Particular / ServiceInsight

Advanced debugging for NServiceBus
http://particular.net/serviceinsight
Other
16 stars 32 forks source link

Feature request: Ability to retry successful messages from audit queue #724

Open swettstein opened 7 years ago

swettstein commented 7 years ago

There are times we would like to retry a successful message as a way to smoke test a new deployment.

HEskandari commented 7 years ago

Thanks for raising this issue. We're evaluating ways to enhance 'debugging' aspects of ServiceInsight and the ability to edit and replay a message was brought up in that discussion.

Would you elaborate on 'smoke test a new deployment' bit? When changing a message, wouldn't you have to test it in dev environment instead? What are the scenarios that mandate you to test this later, e.g. after deployment in a staging environment (if that's what you meant). Would this be something that you'd rather do as a part of your development?

ping @swettstein

webprofusion-chrisc commented 6 years ago

I have an example whereby the message from an external system has been successfully processed, but the current version of the system has swallowed the contents. Being able to replay a set of messages (say within a time range and matching a type) would allow the production system to be fixed, then the missed messages replayed. Obviously this replay would need to be audited also. I can see it's fairly niche functionality.

WilliamBZA commented 6 years ago

We have this feature on our radar, but there's no sign (or guess even) of when it will get prioritized or implemented. There's also a fairly big discussion going on internally about the implications of replaying a message that has semantic meaning.

As an alternative in the meantime: You can implement a similar feature by using the audit forwarding capabilities in ServiceControl to forward all audit messages to an standalone "audit buffer" endpoint.

This endpoint will store those message for a period of time, and delete them after the time period has elapsed. If a message needs to be replayed, that endpoint can send the message as-is to the destination endpoint.

mikeminutillo commented 6 years ago

There are some complexities that you should watch out for if you're going to implement your own audit buffer for message replay:

webprofusion-chrisc commented 6 years ago

Yeah it sounds unlikely to foolproof either way. The original issue raised by @swettstein was the idea of taking some messages from a prod system and replaying them in UAT or testdev. My take on it was more if you have a steam driven mainframe in the basement which eventually pumps out messages (say, someone's mortgage contract or a bank account transfer), if you mishandled the message (i.e a few weeks ago) and replaying from source was going to be expensive/difficult then the ability to recreate and run a bunch of messages previously sent would be useful. Granted it's maybe a bit of a niche scenario.

swettstein commented 6 years ago

Another use case we have is when one message spawns a bunch of downstream messages and one of them gets corrupted. We'd like to be able to replay that initial entry message. We use GZIP to compress messages to comply with the 256k limit of Azure Service Bus and sometimes when we replay deadletter messages from Service Bus Explorer, it corrupts the compressed data.

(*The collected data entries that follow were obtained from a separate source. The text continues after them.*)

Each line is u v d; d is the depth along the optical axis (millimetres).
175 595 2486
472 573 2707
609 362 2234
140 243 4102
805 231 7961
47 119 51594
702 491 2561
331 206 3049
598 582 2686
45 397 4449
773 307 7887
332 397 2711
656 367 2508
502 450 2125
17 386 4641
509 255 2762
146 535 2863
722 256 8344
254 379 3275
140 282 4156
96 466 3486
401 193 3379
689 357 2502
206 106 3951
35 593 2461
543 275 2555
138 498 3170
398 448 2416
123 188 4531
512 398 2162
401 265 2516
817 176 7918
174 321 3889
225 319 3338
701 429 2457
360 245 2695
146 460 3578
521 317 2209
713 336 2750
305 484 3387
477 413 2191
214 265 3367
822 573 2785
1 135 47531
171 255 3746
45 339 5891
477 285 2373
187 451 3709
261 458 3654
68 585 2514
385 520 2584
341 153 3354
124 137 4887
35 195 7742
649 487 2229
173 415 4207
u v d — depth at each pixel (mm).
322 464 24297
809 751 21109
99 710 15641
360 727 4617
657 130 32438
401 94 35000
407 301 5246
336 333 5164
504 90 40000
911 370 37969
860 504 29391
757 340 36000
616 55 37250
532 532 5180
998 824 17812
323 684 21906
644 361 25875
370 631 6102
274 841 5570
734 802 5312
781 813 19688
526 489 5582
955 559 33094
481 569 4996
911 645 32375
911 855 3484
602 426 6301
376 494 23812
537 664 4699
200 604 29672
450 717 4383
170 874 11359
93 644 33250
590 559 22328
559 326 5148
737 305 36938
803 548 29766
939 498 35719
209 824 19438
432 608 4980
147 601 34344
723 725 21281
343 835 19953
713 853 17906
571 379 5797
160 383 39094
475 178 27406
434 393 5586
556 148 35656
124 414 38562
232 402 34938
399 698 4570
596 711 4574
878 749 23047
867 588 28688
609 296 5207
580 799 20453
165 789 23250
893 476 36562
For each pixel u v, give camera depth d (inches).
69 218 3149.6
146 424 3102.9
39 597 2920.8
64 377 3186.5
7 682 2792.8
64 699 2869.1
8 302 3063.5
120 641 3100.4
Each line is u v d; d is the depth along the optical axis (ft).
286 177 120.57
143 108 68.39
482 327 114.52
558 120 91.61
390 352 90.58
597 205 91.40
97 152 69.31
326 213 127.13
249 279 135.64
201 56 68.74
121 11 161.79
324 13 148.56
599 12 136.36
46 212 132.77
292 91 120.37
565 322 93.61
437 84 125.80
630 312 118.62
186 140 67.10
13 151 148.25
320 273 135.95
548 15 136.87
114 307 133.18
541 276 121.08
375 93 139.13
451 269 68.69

Also of note: Our messages are all designed to be idempotent and we have checks in place to make sure newer data is not overwritten by older data.

fcastellscha commented 6 years ago

I would like to have this feature as well. My scenario is an endpoint listening to an event that, due to a bug in the logic that decided to either take an action or not, swallowed many messages without taking any action. After fixing the bug, replaying the messages would cause the action to be executed.

dikoga commented 6 years ago

Similar need. In my case, I have intersections with a third-party system that had an issue, swallowed all messages without take the correct action. They have asked if we could reply them.

How could I replay from the audit queue? Is this audit the one configured in SC?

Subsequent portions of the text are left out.